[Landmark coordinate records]
§

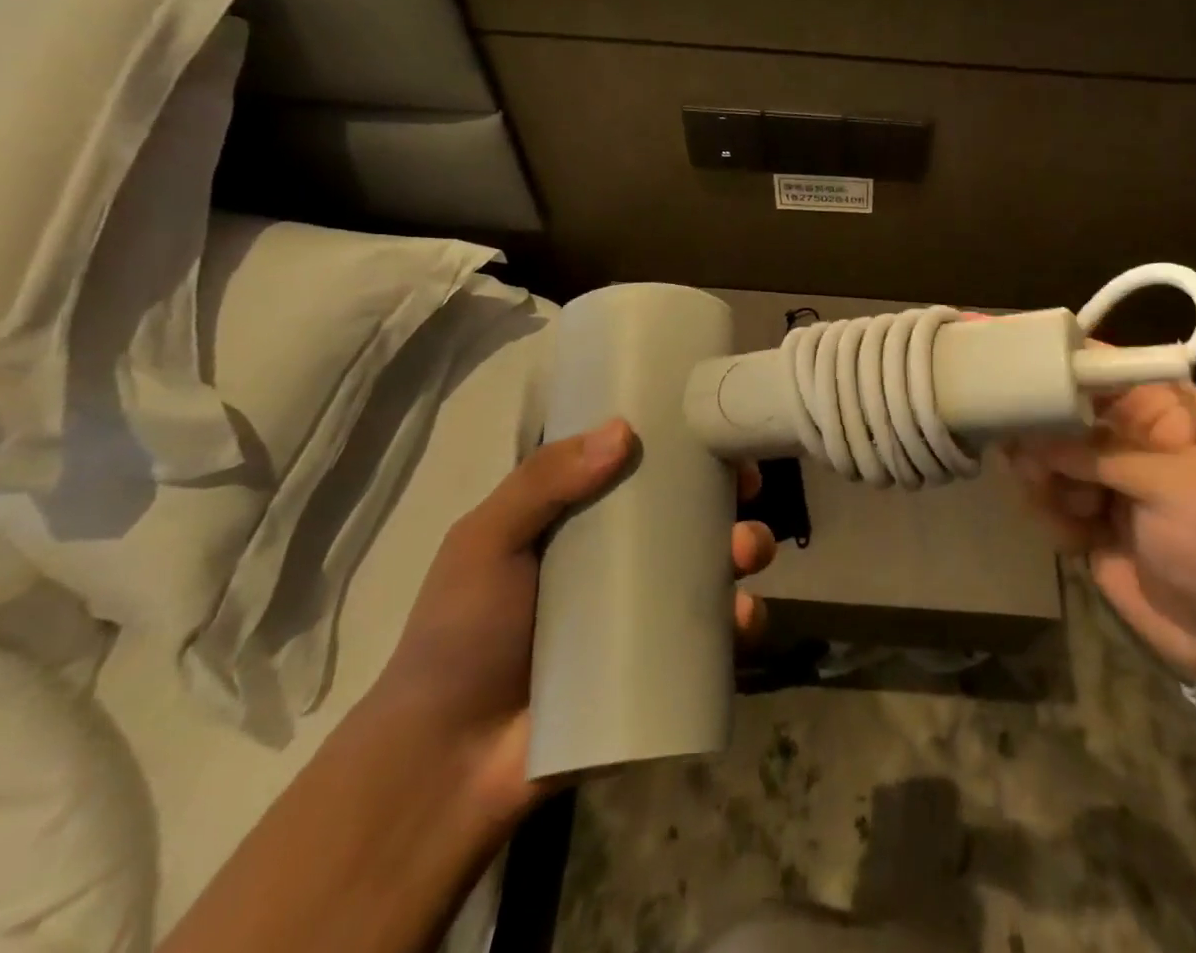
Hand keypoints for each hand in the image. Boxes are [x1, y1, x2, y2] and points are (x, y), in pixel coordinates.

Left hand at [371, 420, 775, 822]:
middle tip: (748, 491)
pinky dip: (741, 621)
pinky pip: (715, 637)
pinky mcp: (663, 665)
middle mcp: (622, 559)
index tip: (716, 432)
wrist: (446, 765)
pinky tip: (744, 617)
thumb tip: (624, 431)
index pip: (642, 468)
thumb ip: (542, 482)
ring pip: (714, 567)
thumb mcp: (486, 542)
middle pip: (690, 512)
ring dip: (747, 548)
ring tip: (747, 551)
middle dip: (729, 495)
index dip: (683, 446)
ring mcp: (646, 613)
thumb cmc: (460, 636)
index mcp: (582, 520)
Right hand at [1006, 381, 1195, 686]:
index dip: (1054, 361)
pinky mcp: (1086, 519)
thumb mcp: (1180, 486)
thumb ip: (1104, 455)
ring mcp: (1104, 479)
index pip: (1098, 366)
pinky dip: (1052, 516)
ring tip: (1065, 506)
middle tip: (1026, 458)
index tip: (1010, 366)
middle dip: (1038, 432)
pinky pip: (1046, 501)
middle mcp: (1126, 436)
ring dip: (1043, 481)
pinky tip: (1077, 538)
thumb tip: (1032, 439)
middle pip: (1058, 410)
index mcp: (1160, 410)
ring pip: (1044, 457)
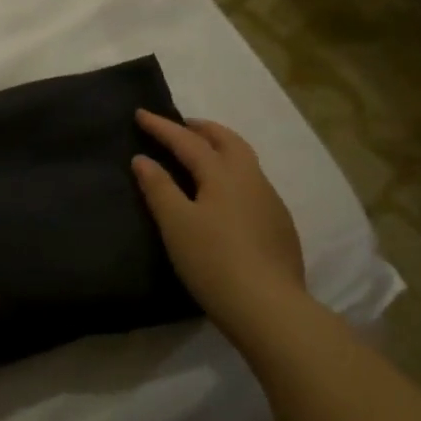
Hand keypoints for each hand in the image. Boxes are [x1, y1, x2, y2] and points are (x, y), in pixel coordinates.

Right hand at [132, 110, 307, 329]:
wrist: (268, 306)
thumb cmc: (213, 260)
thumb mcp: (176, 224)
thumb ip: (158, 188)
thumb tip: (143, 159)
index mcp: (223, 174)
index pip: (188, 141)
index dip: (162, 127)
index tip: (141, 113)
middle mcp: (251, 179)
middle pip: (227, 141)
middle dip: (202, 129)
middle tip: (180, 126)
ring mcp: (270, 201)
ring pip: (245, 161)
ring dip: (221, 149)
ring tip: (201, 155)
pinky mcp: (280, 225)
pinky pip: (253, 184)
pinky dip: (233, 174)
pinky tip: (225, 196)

§

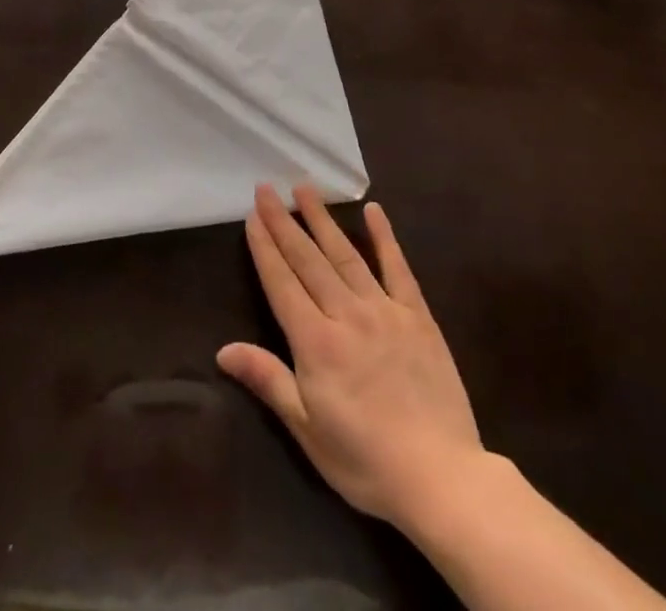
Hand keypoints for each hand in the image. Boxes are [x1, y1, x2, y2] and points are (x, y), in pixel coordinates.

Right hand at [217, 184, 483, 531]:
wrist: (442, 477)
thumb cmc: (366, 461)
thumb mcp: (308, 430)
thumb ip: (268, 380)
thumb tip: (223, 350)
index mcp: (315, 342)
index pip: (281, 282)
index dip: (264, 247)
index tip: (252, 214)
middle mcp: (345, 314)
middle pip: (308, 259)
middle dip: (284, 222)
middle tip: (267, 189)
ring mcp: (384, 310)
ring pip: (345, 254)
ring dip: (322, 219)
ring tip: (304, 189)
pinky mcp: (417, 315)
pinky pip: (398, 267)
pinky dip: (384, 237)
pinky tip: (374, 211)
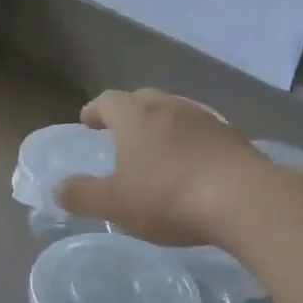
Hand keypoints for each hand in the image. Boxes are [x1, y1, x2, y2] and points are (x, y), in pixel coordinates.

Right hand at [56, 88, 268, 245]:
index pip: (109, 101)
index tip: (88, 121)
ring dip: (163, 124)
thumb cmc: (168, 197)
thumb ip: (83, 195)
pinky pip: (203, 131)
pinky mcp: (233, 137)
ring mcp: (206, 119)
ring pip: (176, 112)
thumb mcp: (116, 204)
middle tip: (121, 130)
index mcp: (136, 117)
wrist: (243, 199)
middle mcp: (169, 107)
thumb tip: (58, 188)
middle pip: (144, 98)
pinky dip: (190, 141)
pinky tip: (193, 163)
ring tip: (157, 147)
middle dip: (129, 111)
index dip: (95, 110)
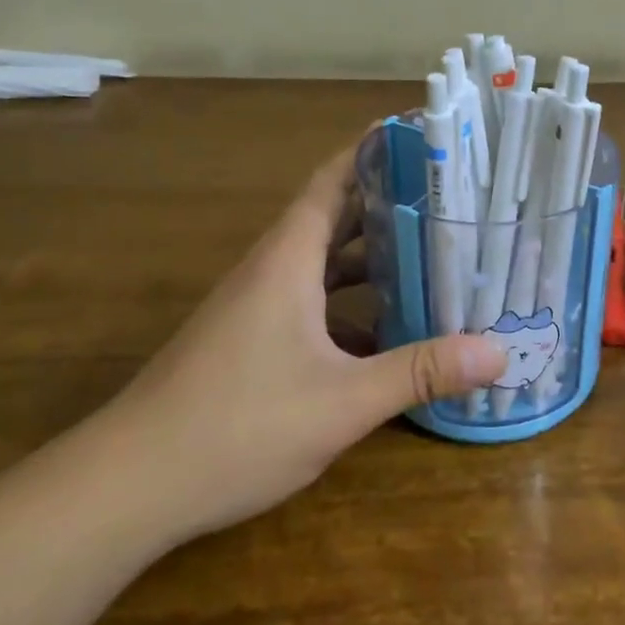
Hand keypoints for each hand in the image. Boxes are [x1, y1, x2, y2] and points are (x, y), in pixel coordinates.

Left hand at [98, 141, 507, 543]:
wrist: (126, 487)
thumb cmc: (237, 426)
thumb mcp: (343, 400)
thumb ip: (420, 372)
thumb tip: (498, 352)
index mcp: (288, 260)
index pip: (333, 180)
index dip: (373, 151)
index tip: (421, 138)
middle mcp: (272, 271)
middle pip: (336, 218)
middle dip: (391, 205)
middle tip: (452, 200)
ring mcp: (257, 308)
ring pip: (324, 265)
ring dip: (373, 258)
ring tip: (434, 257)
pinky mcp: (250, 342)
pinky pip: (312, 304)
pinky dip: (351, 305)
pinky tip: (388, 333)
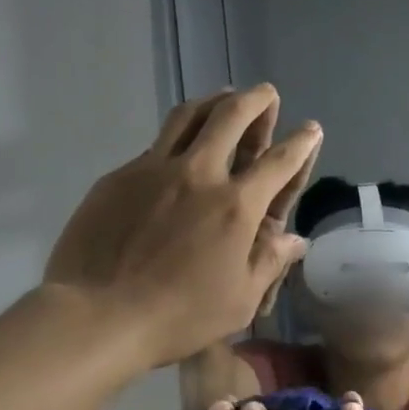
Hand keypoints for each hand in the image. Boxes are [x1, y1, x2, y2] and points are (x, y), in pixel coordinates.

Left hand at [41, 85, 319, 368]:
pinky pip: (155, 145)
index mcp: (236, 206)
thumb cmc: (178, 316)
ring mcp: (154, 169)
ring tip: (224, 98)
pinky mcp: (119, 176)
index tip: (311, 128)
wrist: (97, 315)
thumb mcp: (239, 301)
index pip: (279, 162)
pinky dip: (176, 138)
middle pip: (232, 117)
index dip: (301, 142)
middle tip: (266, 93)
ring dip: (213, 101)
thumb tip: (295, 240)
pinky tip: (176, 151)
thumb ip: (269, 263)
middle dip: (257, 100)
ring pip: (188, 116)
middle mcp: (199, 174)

§

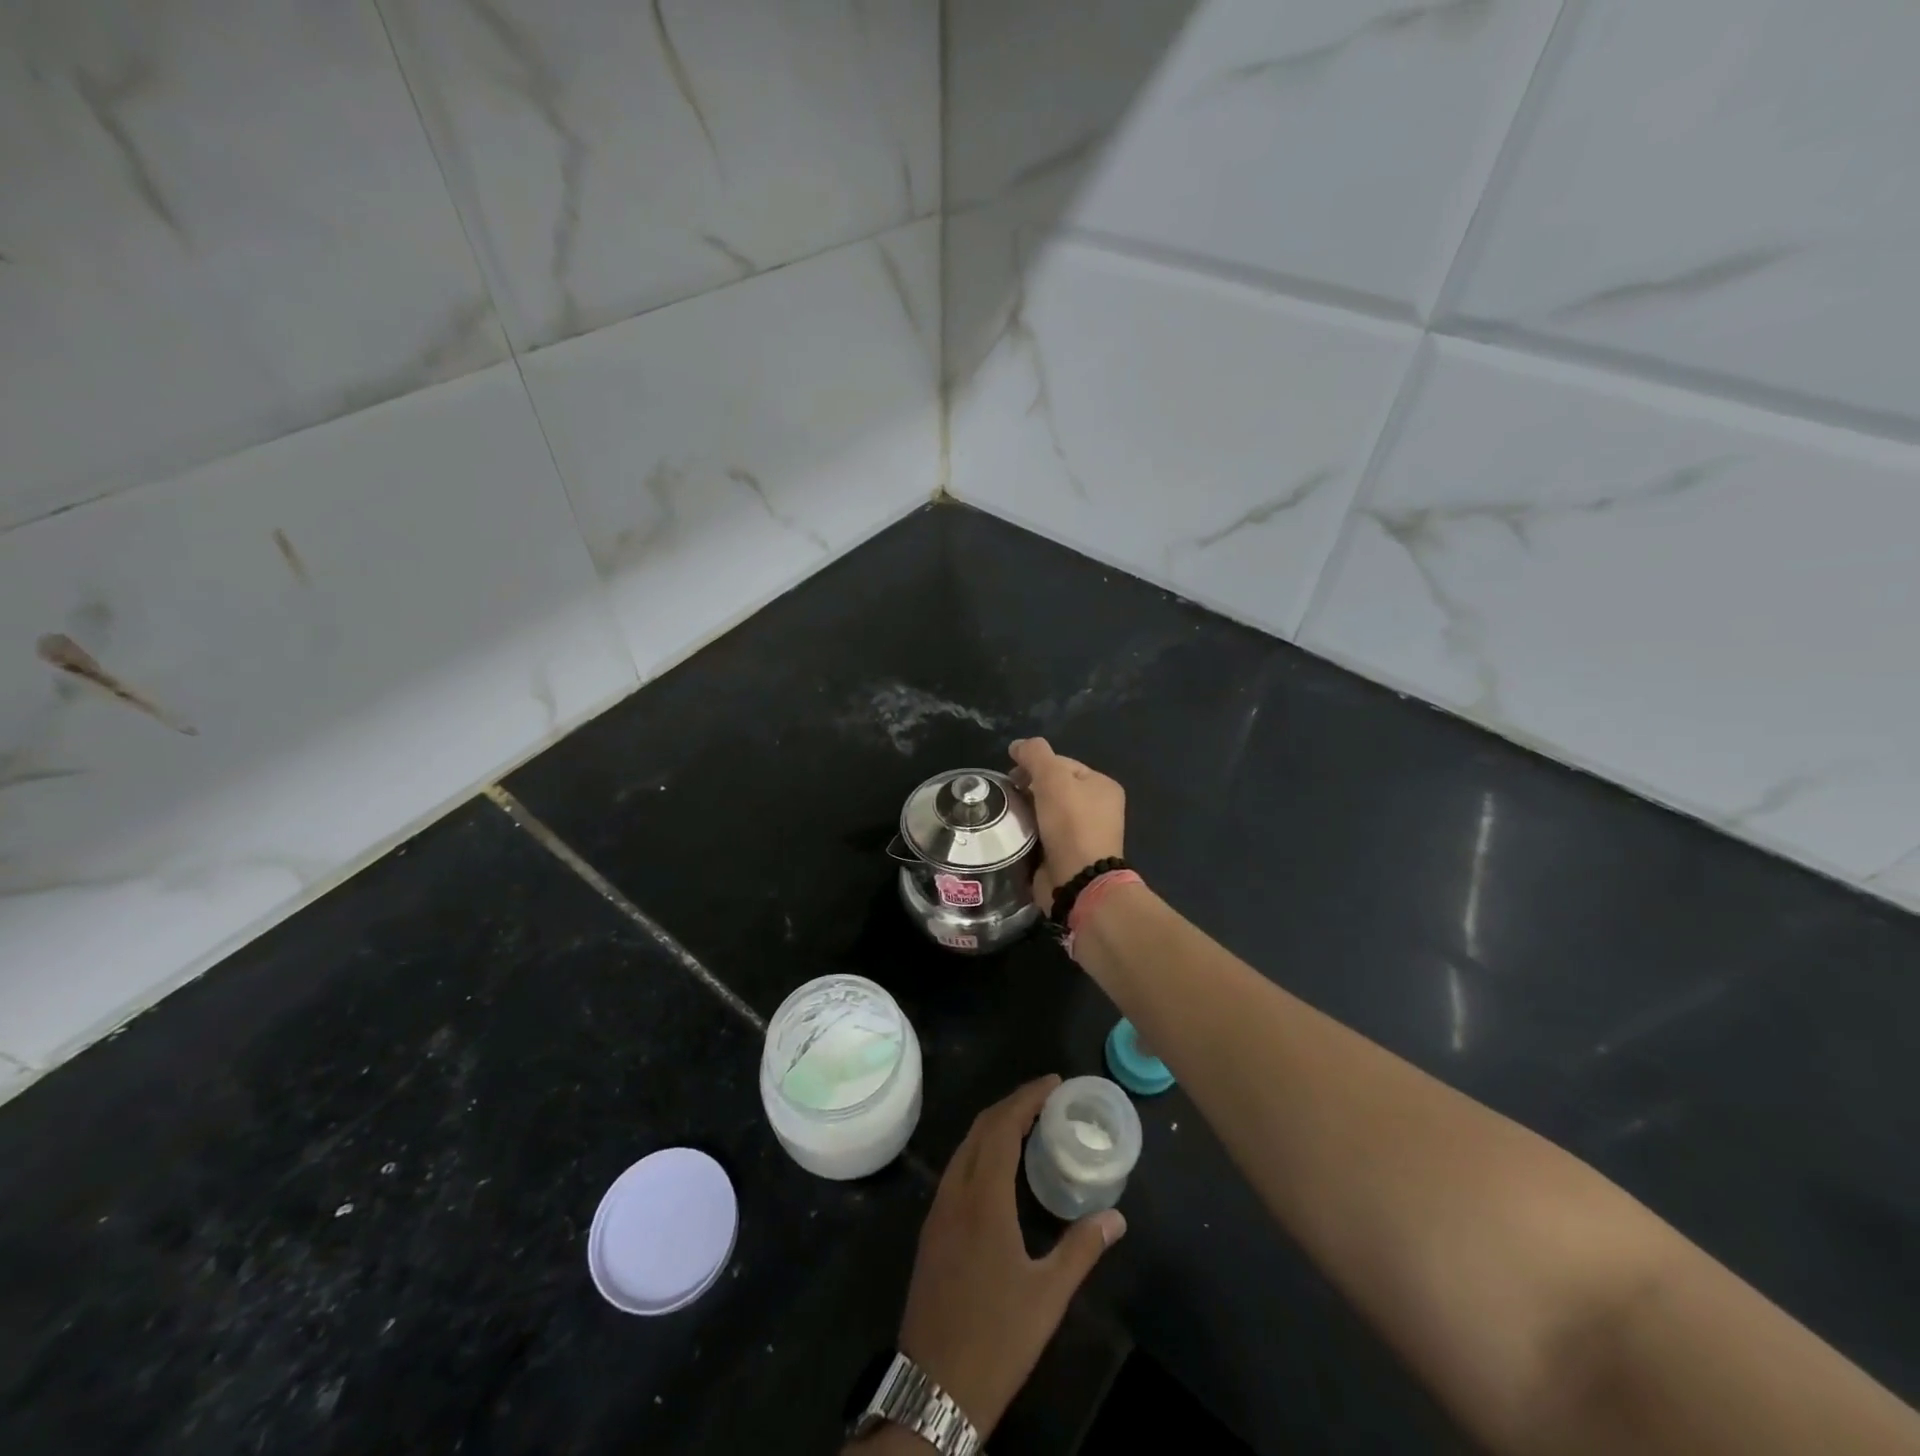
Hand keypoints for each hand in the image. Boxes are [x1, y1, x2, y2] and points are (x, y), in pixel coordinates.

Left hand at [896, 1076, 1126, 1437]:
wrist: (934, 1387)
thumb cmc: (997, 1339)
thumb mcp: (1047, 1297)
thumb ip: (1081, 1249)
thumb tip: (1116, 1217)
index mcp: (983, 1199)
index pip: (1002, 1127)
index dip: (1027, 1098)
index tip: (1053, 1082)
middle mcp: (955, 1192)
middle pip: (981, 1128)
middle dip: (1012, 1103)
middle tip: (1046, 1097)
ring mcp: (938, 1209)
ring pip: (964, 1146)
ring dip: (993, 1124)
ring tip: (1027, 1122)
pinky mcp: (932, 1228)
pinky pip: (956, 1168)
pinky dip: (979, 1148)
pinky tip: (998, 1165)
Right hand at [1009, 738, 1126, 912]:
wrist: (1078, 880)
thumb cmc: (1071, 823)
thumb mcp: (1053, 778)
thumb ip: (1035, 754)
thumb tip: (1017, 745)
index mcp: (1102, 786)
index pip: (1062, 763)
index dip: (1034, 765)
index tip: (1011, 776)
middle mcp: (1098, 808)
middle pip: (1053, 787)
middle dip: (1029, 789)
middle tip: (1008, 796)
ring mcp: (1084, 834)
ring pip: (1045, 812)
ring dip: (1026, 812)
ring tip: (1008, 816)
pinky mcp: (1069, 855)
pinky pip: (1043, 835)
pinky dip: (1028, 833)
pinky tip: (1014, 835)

§

### ASSIGNMENT
Repeat exactly, and only, the entries from the line with "index tip: (1010, 366)" through the line with "pinky tip: (225, 196)". Pictures are skipped.

### WRITTEN REPLY
index tip: (1010, 366)
middle dip: (1038, 432)
pinky pip: (1046, 501)
middle mcp: (1126, 436)
ring dip: (1043, 481)
pinky tip: (1077, 538)
thumb tip: (1032, 439)
middle pip: (1058, 410)
index mcp: (1160, 410)
ring pip: (1044, 457)
Hand keypoints for each hand in the image. Boxes are [x1, y1, x2, y2] and points are (x, y), in pixel coordinates.

Right hand at [132, 110, 307, 329]:
wrist: (268, 306)
thumb cmc: (213, 260)
thumb mcp: (176, 224)
thumb ip: (158, 188)
thumb tip: (143, 159)
index mcp: (223, 174)
index pip: (188, 141)
index dip: (162, 127)
index tip: (141, 113)
middle mcp: (251, 179)
middle pip: (227, 141)
middle dip: (202, 129)
middle tip: (180, 126)
ring mcp: (270, 201)
ring pip: (245, 161)
ring dip: (221, 149)
ring tip: (201, 155)
pinky mcp: (280, 225)
pinky pip: (253, 184)
pinky dip: (233, 174)
pinky tip: (225, 196)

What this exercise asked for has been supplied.